I am looking for another light for my Ebi tank and this was one that was recommended at another forum.

Anyone know where I might be able to find it locally? So far the official site doesn't sell the light individually.

Does anyone have any reviews of this unit?

Finnex Energy Saving Epoch Cliplight Led Moonlight Equipped

Energy Saving Epoch Cliplight

Amazon seems to be my only online option so far. 
Amazon.com: CL26BK: Finnex Aquarium Nano Refugium Cliplight including 3U Blue White Bulb & Moonlight LED - REAL BLACK: Kitchen & Dining

Cheers.


----------



## Morainy (Apr 21, 2010)

That's a very pretty light and the attachment looks similar to the Ebi light's, which means that it might fit with your tank's glass lid. 

Is it possible to get a different bulb for it, geared more towards freshwater? It looks like that one comes with a 10,000 to 30,000 k light and I think that around 6400k is better for plant growth. 

It's funny to think of buying anything from Amazon except for books, but in desperation I bought one of my sons a pair of $40 runners from Amazon.com and they came in 2 days.
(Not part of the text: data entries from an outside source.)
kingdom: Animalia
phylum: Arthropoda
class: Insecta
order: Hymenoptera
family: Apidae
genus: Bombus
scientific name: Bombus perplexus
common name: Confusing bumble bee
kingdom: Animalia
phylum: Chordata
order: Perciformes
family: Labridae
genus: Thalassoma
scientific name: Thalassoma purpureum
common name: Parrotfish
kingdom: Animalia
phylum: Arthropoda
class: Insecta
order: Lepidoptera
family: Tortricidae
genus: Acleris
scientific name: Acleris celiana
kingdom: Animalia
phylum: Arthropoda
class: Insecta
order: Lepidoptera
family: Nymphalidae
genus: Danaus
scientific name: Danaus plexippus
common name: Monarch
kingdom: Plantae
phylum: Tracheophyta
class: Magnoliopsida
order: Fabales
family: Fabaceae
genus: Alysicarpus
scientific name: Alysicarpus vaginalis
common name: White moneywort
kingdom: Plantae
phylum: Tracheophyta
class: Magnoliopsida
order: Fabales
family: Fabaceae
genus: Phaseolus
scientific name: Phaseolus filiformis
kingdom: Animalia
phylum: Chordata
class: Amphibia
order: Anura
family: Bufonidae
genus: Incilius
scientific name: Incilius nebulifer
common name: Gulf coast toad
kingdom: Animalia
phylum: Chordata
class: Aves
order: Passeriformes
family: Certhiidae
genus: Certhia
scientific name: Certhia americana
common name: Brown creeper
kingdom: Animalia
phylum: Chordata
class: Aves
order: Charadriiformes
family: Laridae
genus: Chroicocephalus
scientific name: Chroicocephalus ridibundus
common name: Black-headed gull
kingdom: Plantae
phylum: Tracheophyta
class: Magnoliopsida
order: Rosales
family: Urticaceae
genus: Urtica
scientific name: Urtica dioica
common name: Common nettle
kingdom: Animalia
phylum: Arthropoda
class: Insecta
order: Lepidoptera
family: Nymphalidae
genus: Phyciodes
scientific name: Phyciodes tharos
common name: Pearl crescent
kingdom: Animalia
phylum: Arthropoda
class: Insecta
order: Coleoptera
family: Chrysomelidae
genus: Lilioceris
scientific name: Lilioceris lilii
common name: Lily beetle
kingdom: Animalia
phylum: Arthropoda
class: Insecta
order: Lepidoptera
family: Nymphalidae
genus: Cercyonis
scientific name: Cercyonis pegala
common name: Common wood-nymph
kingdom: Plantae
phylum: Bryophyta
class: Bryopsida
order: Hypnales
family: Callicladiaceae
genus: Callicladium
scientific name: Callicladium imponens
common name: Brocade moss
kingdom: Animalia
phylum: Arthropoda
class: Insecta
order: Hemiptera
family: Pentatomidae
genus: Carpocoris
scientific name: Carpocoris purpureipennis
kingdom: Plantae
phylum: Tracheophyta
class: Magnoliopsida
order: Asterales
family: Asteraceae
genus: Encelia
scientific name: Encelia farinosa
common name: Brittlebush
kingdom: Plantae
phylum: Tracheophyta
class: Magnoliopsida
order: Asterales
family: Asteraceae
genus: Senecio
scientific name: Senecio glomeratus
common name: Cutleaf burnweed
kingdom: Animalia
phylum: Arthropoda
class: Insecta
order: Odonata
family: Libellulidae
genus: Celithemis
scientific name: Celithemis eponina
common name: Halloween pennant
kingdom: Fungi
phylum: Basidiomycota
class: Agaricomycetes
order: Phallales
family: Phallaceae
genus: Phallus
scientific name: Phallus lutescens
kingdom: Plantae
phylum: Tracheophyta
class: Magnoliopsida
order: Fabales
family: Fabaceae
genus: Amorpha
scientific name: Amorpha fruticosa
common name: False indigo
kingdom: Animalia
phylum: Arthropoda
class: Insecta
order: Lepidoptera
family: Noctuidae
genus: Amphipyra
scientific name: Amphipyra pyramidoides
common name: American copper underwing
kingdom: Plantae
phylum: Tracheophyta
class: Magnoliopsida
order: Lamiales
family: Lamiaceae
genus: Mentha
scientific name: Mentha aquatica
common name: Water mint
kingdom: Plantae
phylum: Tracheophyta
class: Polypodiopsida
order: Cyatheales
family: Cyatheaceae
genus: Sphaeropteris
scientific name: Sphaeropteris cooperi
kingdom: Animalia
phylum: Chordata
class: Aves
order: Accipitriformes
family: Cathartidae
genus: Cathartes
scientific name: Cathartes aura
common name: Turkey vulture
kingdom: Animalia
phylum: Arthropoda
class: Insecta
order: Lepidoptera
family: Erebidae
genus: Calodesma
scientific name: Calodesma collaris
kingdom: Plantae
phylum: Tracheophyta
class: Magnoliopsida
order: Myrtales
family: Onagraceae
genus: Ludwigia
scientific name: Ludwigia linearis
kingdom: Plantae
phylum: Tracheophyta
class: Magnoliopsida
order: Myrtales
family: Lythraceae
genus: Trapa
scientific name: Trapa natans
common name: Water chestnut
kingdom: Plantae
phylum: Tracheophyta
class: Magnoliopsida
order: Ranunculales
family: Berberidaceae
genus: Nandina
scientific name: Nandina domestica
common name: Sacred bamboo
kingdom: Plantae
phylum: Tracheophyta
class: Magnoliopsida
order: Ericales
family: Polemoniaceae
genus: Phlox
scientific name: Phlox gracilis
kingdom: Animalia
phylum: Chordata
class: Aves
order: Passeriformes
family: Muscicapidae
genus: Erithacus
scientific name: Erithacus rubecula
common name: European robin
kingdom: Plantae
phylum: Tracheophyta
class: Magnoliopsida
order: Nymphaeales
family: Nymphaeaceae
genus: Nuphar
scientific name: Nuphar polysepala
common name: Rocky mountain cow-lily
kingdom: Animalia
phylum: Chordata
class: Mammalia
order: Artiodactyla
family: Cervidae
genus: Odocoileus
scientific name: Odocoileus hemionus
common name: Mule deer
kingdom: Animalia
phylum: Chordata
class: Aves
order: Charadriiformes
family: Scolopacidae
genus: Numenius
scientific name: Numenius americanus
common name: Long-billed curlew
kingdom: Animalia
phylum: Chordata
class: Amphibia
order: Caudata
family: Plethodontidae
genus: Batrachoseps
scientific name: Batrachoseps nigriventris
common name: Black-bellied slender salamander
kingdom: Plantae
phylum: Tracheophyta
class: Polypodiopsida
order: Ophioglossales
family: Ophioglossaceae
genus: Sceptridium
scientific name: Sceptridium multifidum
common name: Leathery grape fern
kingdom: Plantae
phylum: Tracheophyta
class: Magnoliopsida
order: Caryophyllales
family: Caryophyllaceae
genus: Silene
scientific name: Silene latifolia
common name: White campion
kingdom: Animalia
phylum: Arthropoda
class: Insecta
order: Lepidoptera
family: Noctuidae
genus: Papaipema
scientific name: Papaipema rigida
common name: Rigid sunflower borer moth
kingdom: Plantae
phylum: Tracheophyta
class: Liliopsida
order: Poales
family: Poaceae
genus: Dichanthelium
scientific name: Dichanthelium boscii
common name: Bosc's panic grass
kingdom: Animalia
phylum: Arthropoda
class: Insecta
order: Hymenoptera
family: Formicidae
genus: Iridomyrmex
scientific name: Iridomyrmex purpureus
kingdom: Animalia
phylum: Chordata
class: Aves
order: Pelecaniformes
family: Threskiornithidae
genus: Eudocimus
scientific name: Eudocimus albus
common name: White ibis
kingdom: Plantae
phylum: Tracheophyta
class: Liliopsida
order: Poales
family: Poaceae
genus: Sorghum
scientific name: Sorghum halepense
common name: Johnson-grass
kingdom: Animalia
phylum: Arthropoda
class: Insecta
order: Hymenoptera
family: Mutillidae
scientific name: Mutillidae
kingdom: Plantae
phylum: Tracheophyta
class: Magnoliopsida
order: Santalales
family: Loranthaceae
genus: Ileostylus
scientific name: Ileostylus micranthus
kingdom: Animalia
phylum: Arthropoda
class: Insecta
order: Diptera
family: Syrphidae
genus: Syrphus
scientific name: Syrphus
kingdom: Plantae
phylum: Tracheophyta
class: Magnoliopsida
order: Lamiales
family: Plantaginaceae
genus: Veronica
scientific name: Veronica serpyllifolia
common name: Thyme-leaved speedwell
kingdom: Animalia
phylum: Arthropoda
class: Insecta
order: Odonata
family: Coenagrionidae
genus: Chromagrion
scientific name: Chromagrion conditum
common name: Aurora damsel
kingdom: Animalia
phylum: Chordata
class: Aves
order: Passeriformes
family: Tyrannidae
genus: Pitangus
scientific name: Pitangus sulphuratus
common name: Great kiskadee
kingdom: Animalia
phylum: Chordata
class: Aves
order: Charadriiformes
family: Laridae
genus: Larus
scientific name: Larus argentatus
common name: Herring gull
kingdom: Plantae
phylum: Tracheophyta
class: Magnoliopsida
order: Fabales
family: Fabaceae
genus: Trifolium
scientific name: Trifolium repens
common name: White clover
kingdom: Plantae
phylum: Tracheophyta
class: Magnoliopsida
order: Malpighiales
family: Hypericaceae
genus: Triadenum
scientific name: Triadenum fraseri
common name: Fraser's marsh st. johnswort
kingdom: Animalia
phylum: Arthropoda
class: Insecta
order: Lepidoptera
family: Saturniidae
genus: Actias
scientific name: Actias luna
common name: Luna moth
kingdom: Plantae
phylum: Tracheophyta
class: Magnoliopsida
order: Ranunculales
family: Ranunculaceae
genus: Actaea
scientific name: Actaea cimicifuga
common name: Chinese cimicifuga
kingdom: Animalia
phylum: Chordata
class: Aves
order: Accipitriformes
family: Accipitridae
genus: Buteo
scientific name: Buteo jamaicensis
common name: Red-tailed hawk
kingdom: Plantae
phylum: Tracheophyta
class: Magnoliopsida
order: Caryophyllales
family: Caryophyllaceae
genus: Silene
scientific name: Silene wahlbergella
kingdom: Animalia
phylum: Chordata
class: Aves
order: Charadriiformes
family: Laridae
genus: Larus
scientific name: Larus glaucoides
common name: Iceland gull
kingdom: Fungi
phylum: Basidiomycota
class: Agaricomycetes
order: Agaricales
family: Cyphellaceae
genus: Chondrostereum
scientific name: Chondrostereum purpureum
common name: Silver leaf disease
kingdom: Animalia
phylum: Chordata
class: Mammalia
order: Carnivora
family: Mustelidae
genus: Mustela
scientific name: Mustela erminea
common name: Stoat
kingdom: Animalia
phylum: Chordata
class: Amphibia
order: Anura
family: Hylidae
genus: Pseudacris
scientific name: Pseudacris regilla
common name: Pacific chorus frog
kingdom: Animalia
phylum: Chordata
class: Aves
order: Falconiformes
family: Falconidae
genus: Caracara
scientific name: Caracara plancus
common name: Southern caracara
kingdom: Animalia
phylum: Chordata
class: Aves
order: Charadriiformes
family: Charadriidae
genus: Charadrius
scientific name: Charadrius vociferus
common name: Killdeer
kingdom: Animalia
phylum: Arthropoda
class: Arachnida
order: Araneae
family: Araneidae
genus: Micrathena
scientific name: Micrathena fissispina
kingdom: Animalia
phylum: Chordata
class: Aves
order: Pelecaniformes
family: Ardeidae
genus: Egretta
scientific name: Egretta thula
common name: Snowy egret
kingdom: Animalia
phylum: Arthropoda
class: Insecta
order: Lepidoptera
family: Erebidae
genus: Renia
The whole thing including shipping and any border fees was less than I would have had to pay at a store in Canada... but I couldn't even find them in Canada, they had stopped stocking them. I was surprised at how well it worked out.


----------



## Atom (Apr 21, 2010)

It's nice when you can find a great internet deal. I wish amazon.ca had a wider selection to choose from.


----------